You are responsible for 98% of your safety

By Daniel Arnett, USAT L2 Coach

Lately the fitness community has been abuzz about a few random attacks that have occurred.  Immediately the focus has been directed on what women can do once attacked.  This is an incomplete view of the situation and if we don’t take a complete look, it will be detrimental to us all.  This is not only a female problem; it’s a fitness community problem that should be appropriately addressed.

Unfortunately most men “feel safe” in general, but everyone needs to be just as vigilant.  Men and women are equally in danger.  Keep in mind that a 200lb male not paying attention makes a better target than a 110lb female that is vigilant.

These attacks were not committed in some desolate area in the wee hours of the night, but rather on heavily traveled paths during peak times.  It should also be noted that these random acts represent an extremely small percentage.  But that is not to insinuate that they should not be taken seriously.  Safety is not only a female issue; it’s a fitness community issue as a whole.

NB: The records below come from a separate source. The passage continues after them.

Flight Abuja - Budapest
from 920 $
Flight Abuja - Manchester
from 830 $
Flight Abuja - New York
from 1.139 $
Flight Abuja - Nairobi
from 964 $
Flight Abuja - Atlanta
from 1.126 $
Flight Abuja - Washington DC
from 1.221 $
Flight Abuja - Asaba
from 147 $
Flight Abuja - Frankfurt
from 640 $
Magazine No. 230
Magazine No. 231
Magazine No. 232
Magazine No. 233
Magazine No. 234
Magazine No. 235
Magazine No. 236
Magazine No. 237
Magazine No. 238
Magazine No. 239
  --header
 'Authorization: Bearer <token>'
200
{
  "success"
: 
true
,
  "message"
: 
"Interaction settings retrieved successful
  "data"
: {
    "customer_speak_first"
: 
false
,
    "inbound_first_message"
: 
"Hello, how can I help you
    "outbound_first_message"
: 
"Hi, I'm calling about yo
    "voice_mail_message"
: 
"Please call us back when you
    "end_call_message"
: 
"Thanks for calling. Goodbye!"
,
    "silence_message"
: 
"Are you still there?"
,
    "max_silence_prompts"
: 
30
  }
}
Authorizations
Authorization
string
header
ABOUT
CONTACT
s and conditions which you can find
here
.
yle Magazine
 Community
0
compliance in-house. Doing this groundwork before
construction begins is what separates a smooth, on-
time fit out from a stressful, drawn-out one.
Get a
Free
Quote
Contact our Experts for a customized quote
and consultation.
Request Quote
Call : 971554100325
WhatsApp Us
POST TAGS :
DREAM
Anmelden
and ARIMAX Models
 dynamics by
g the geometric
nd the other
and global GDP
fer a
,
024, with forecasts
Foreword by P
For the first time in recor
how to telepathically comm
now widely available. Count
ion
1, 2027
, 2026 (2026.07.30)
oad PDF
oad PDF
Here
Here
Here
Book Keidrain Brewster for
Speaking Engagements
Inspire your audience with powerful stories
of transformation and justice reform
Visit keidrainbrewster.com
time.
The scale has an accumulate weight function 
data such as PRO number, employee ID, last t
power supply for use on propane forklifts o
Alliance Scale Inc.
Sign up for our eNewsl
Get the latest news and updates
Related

Before the point of actually being physically attacked, both men and women are equal in the potential victim category.  It’s the choices we make that allow us to be placed into the small % that become victims.  Don’t place yourself at undue risk, make good choices and be a responsible fitness community member. We want to see you out there day in and day out.

There are a few simple things that we all should be doing to be smarter and safer.

1) Don’t be a target
– Attackers look for victims that are ‘easy targets’. This does not mean that everyone is a threat, but rather that you should not be oblivious to the world around you.  Simply pay attention.  Look around you when training, greet people and look them in the eye. This lets them know you are paying attention and is helpful to you in identifying someone that might be a threat.

2) Use your gut
– More times than I can count I have been running or riding on a well traveled path and my gut just says something is not right.  It’s at that moment that my workout becomes secondary.  I change my route or head back the way I came.  Many people are too ‘zoned out’ to pay attention to their gut.  Be aware of your surroundings and don’t mindlessly train.

3) Pay attention
– Too many times I have startled other runners, male and female, simply by running past them. That is unacceptable.  If you’re constantly startled when running you are willingly placing yourself at undue risk.

I’m not going to suggest that you never run with music because most athletes would rather cut off their right arm than give up their iPod.  Instead use it as background noise not to cut yourself off from the world noise.  Ladies can easily accomplish this by wrapping the ear bud around their bra strap and turning it up a bit.  You can hear your music AND things around you.  Men can similarly find a clip and put that ear bud on your hat or the top of your shirt.

4) Running/training with a friend isn’t always possible
– The run with a buddy concept is a great one on paper but as athletes with training schedules and plans it doesn’t work well in practice.  Even a group run becomes a set of individuals after the first few miles.  If 5 people start the run, wait around for all 5 to finish the run. You’d want them to wait for you to ensure safety, do it for them.

Run on paths where you’ll encounter other runners.  If most people run a loop in a certain direction, run the opposite direction so you’ll encounter more people.  It’s almost like you’re not running by yourself.

5) e-crumb from RoadID
– A large number of people now run with the smart phones. A great and free app that can be a huge safety check is e-Crumb (  It allows your friends and family to track you in real time and also has a stationary alert if you’ve been stopped for longer than 5 minutes.

The main purpose of this article is to minimize your chances of becoming a victim by putting these suggestions into practice.  This applies to everyone in the fitness community as a whole.  We want you to be safe and not let fear and a small probability of something bad happening keep you from staying healthy.  So follow these simple tips, stay alert and enjoy the outdoors.